“What’s that?” exclaimed Lilian. But he had seen it as soon as she had, and placed himself in front of her. It was a human skull, standing on a ledge of rock about breast-high, and the eyeless sockets and white teeth looked ghastly enough, grinning at them dimly through the darkness. In an instant he had laid hold of it and jerked it away out of the cave down into the bush beneath.
“What was it?” she repeated.
“Only a stone. A rolling one, like yours truly. I don’t suppose it has stopped yet.”
He was glad she had not seen the hideous thing, and lighting another match he peered cautiously around, lest there should be a second skull. There was, but it was lying on the ground with the face turned away from them, and Lilian took it for a stone. There would have been to her something horribly ghastly in these grisly death’s-heads, lying there in that gloomy cavern, just faintly visible by the flickering light of the match he carried.

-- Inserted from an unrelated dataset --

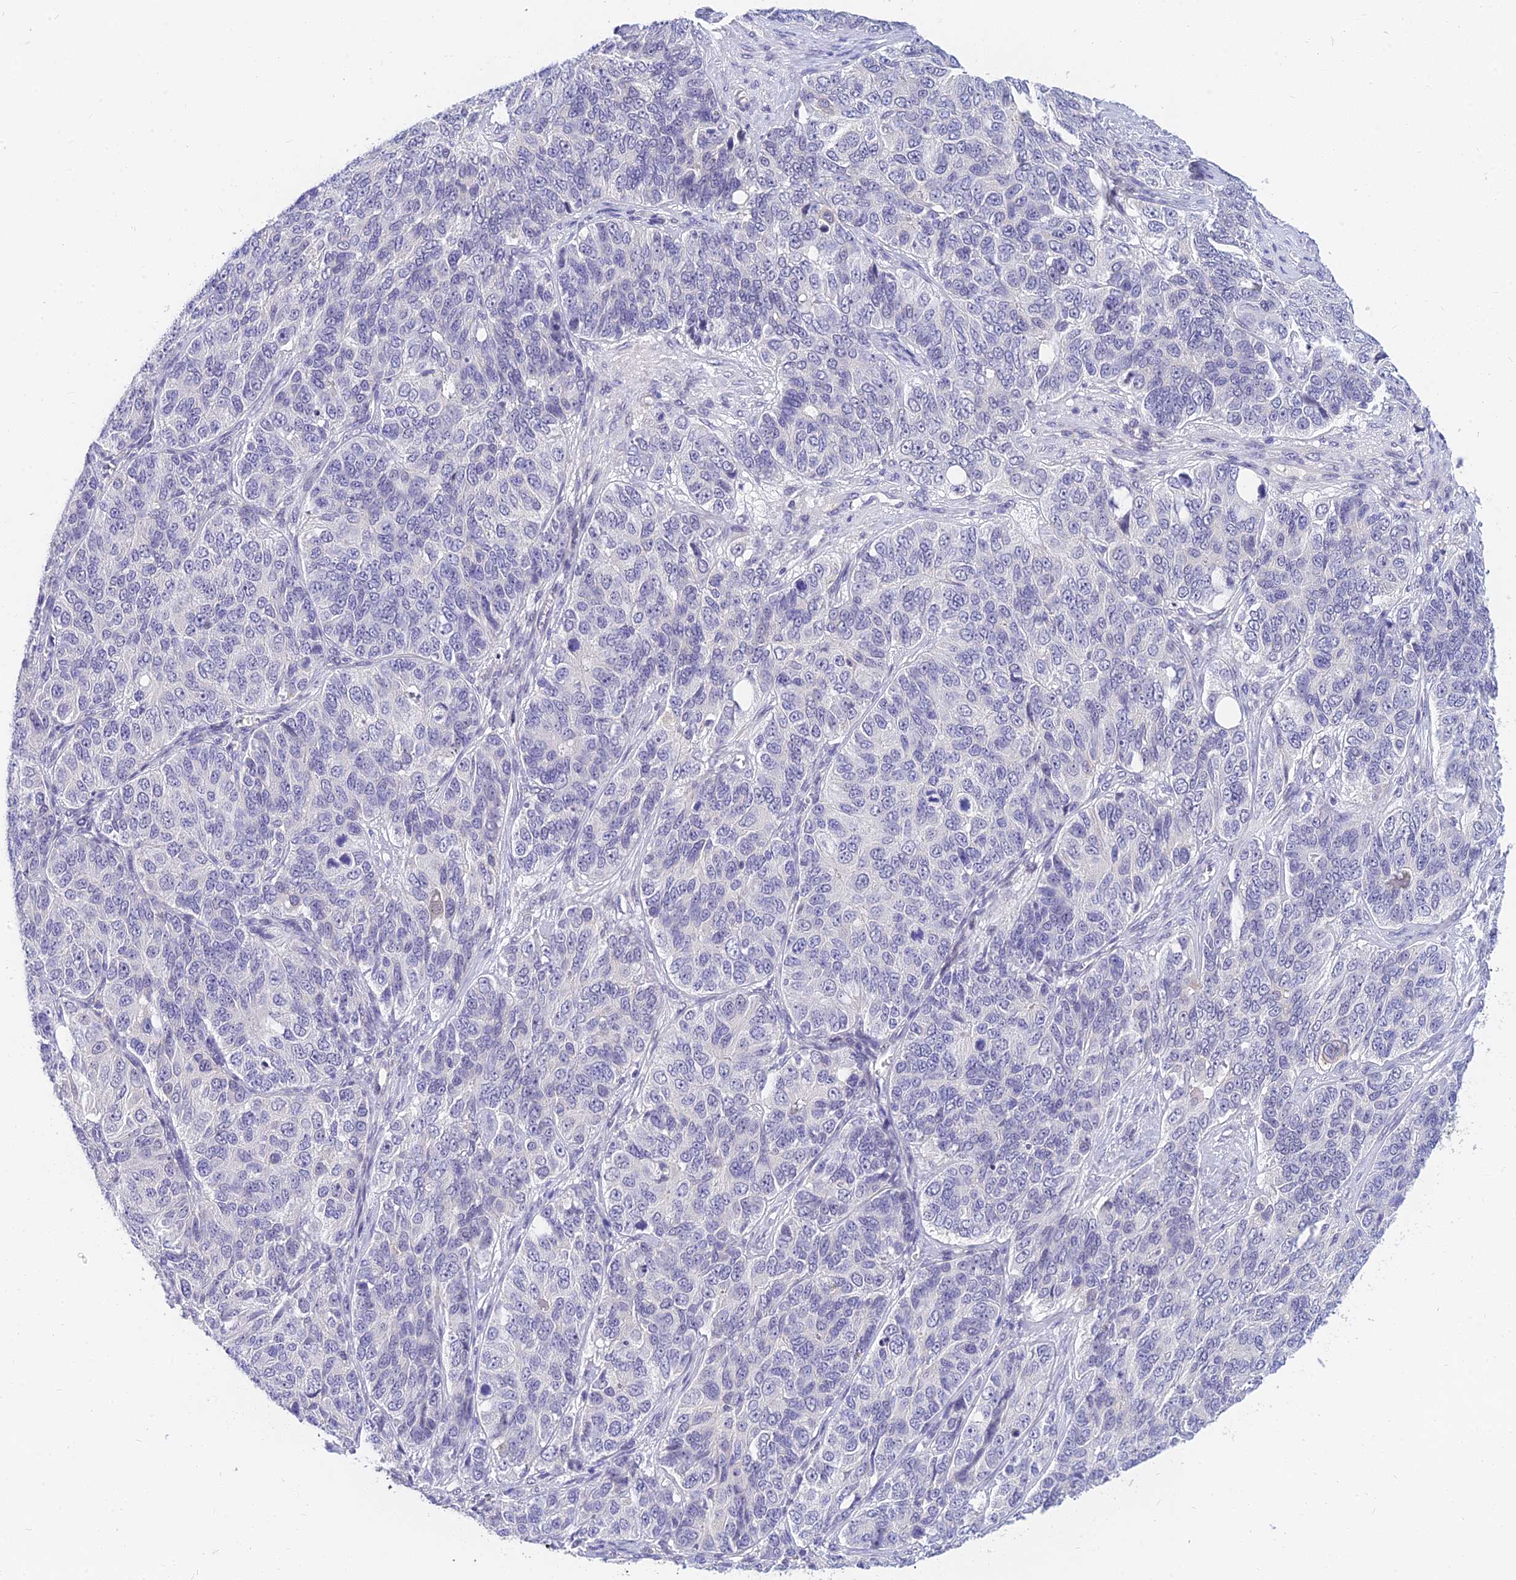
{"staining": {"intensity": "negative", "quantity": "none", "location": "none"}, "tissue": "ovarian cancer", "cell_type": "Tumor cells", "image_type": "cancer", "snomed": [{"axis": "morphology", "description": "Carcinoma, endometroid"}, {"axis": "topography", "description": "Ovary"}], "caption": "High magnification brightfield microscopy of ovarian cancer stained with DAB (brown) and counterstained with hematoxylin (blue): tumor cells show no significant positivity. (DAB immunohistochemistry (IHC), high magnification).", "gene": "TMEM161B", "patient": {"sex": "female", "age": 51}}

“That’s all right,” he said, as they returned to the light. “I didn’t much think we should find anything very terrific, but it’s as well to look. Sometimes a snake takes up his quarters in a place like this.”
“What’s this?” cried she, as something crackled beneath her feet.
“Oh, some of those old bones the Baas was telling us about. I don’t suppose there’s much left of them now, five-and-twenty years after.”
Lilian shuddered slightly.
“Let’s get into the air again,” she said. “This place is rather awesome.”
“Very well. But look, here are the Bushman drawings.”